— Text segment —
▼▼▼

Daniel C. Bennett

Identifying Interactors of a C. elegans FRS2 Homolog Required for Oogenesis


Signal transduction by mammalian receptor tyrosine kinases (RTKs) often requires intracellular signaling adaptors. The mammalian fibroblast growth factor (FGF) receptor substrate FRS2 mediates signaling through the neurotrophin (Trk) and FGF receptors. FRS2 is required to transduce signals from these receptors to the Ras/MAPK cascade1. FRS2 interacts with these RTKs through a PTB protein-protein interaction domain, originally named for its affinity for phosphorylated tyrosine residues in the sequence NPX(p)Y2.

A BLAST search of the C. elegans genome identifies F54D12.6 (termed CeFRS2) as the sole C. elegans homolog of FRS2. Evidence to date suggests that CeFRS2 does not interact physically or genetically with EGL-15, the C. elegans FGF receptor.

▲▲▲

— Given information —
▼▼▼

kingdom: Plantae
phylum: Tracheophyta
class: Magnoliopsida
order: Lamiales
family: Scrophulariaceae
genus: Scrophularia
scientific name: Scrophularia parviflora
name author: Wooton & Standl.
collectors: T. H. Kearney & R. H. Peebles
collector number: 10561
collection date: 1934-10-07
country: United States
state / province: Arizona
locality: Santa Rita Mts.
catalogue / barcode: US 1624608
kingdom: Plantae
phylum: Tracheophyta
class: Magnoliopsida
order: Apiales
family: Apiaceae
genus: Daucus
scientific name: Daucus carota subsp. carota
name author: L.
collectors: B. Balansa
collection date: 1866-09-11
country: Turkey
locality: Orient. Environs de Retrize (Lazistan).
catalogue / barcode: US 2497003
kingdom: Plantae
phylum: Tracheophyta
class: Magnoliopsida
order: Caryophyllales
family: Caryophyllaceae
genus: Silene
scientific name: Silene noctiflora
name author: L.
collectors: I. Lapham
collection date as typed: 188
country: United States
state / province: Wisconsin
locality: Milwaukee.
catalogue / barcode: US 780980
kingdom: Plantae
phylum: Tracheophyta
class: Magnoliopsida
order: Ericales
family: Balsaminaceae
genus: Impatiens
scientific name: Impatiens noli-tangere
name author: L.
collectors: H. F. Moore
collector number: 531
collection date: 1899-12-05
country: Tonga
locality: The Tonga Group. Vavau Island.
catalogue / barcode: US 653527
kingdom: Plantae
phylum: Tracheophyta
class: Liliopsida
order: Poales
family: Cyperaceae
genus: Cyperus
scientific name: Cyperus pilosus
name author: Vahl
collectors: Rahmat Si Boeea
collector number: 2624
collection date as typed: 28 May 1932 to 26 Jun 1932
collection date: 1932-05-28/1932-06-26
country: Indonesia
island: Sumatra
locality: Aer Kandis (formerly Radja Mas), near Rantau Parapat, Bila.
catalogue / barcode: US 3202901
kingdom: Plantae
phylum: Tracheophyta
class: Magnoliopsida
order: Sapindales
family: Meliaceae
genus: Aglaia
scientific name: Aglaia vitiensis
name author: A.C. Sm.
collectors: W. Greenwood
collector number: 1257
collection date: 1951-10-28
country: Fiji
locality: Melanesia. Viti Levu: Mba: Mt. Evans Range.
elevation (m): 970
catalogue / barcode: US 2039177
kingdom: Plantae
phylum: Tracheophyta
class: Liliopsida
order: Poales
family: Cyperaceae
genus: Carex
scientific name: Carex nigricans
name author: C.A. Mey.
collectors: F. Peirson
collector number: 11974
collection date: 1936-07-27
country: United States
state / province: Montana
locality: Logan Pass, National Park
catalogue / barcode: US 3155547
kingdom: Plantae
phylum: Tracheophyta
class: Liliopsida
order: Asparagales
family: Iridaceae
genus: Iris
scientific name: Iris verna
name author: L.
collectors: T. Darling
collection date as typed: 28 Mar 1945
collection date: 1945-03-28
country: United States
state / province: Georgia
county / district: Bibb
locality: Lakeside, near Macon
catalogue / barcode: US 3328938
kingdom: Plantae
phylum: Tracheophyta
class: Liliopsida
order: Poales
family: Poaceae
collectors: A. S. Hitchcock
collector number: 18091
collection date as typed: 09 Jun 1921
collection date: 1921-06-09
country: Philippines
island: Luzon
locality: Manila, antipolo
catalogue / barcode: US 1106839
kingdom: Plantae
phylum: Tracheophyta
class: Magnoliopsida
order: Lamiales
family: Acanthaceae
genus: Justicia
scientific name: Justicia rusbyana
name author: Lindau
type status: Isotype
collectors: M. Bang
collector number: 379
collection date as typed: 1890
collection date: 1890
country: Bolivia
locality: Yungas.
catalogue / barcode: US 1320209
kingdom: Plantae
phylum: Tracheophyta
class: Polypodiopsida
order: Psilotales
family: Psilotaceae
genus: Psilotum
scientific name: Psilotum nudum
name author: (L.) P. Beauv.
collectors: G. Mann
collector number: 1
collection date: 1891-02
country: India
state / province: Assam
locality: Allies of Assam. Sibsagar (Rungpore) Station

▲▲▲

— Problem to solve —
Repeat the stretch of the FRS2 homolog text from "Identifying Interactors of" through "elegans FGF receptor.", copying it word for word.

— The completed task —
Identifying Interactors of a C. elegans FRS2 Homolog Required for Oogenesis


Signal transduction by mammalian receptor tyrosine kinases (RTKs) often requires intracellular signaling adaptors. The mammalian fibroblast growth factor (FGF) receptor substrate FRS2 mediates signaling through the neurotrophin (Trk) and FGF receptors. FRS2 is required to transduce signals from these receptors to the Ras/MAPK cascade1. FRS2 interacts with these RTKs through a PTB protein-protein interaction domain, originally named for its affinity for phosphorylated tyrosine residues in the sequence NPX(p)Y2.

A BLAST search of the C. elegans genome identifies F54D12.6 (termed CeFRS2) as the sole C. elegans homolog of FRS2. Evidence to date suggests that CeFRS2 does not interact physically or genetically with EGL-15, the C. elegans FGF receptor.